Reporting in the AFR highlights the impact of Hayne on different insurance sales models. iSelect has cut staff and outsourced most administrative functions to TAL's Lifebroker. Most banks have exited, or are in the process of exiting, the insurance sector. The fact that these changes are concentrated in the no / low advice portion of the market should be of most interest to us. Similar themes have played out here, whether it was large banks selling life insurance operations (such as CBA and ANZ) or TradeMe selling Lifedirect back to Mark Solomon. Insurance assets are returning to specialist hands - those more likely to see long-term value emerging from them.
The AFR reports that APRA is so concerned about the crisis in insurance coverage in northern parts of Australia that it wants a new approach to the market:
"All levels of government must act to save swathes of northern Australia from becoming uninsurable as a result of a climate change-related increase in natural disasters, the prudential regulator has warned. The Australian Prudential Regulation Authority said action should include a major shift of emphasis from disaster recovery to disaster resiliance and mitigation, pointing out the vast majority of disaster funding goes to "clean-up and recovery", with only 3 per cent on prevention and mitigation."
The piece by James Fernyhough is well worth a read, and not just for general insurers. It is also indicative of a wider interest by regulators in spotting medium to longer term issues and creating impetus for solutions where competitive pressure makes it hard for individual participants to act. That sounds a lot like some of the problems the New Zealand life insurance industry is grappling with.
The AFR has this lengthy piece placing the recent announcement of a cut in adviser business BOLR in the context of AMP's recent history. Including ASIC's investigation into the charging of fees for no service. It is worth a read - a subject I am bound to return to in the upcoming quarterly review in September.
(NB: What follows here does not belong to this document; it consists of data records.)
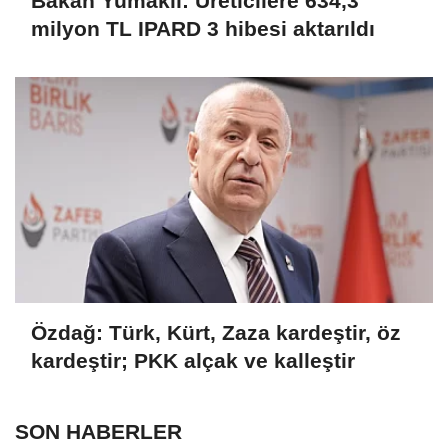
Bakan Yumaklı: Üreticilere 634,3
milyon TL IPARD 3 hibesi aktarıldı
Özdağ: Türk, Kürt, Zaza kardeştir, öz
kardeştir; PKK alçak ve kalleştir
SON HABERLER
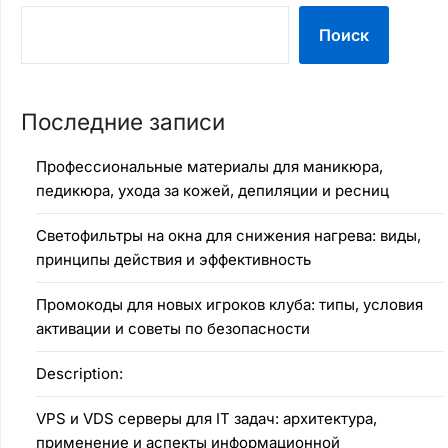
Поиск
Последние записи
Профессиональные материалы для маникюра,
педикюра, ухода за кожей, депиляции и ресниц
Светофильтры на окна для снижения нагрева: виды,
принципы действия и эффективность
Промокоды для новых игроков клуба: типы, условия
активации и советы по безопасности
Description:
VPS и VDS серверы для IT задач: архитектура,
применение и аспекты информационной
Along with the fee strategies of advisers and the recent boost to direct.
Chanticleer, at the AFR, (in this post, but you'll need a subscription) suggest that this is the case, using AMP's experience as the base, and generalising from that. I disagree. AMP's situation is fundamentally that of a wealth company sharpening its focus on that business, exiting the life sector. Meanwhile, some specialist insurance companies appear to be having a great time. It is true that for others it is more mixed, but the digital revolution is well underway, as is the shift towards living benefits. Riding those trends is probably the key to a successful future - for clients, advisers, and insurers.
Goodreturns piece on criticism of the RBNZ's decision not to extend AMP's exemption to Resolution Life contain some interesting quotes, some of which are hard to swallow.
The Australian Financial Review had accused RBNZ of making “a change in a 150-year-old regulatory practice for life insurance companies in New Zealand through an out-of-the-blue ASX announcement.”
The RBNZ contends that no law or regulation has changed, rather, what has changed is the nature of the business, which will be in run off. Again quoting from the story:
The bank [meaning the RBNZ] says exemptions like AMP’s “are granted on the basis that standards applicable to Australian incorporated insurers are broadly equivalent to New Zealand standards. In some circumstances, standards for Australian incorporated insurers favour Australian policyholders over New Zealand policyholders, including during ‘run-off,’” it says.
If you want to read the original AFR article (probably limited to subscribers, but I can't tell, as I am a subscriber) the link is here.
Chanticleer at the Australian Financial Review has this piece (probably only available to subscribers) that talks up the prospects for AMP - in this case meaning, the AMP that will remain in Australia, and out of the insurance business. It is easy to find negative articles about AMP, (because of conduct problems, and the controversial sale of the wealth protection business) so this provides a welcome change. Chanticleer advances two reasons to be optimistic: the first is straightforward, reckoning that AMP is undervalued, and with the return of capital planned from the sales, plus a projected dividend rate of over 11%, the business is good value. The other is the approach of the new CEO, Francesco De Ferrari, who asked staff to be 'optimistic and agile'.
Please note, none of the above is financial advice, I am merely reporting the view of a journalist at the AFR.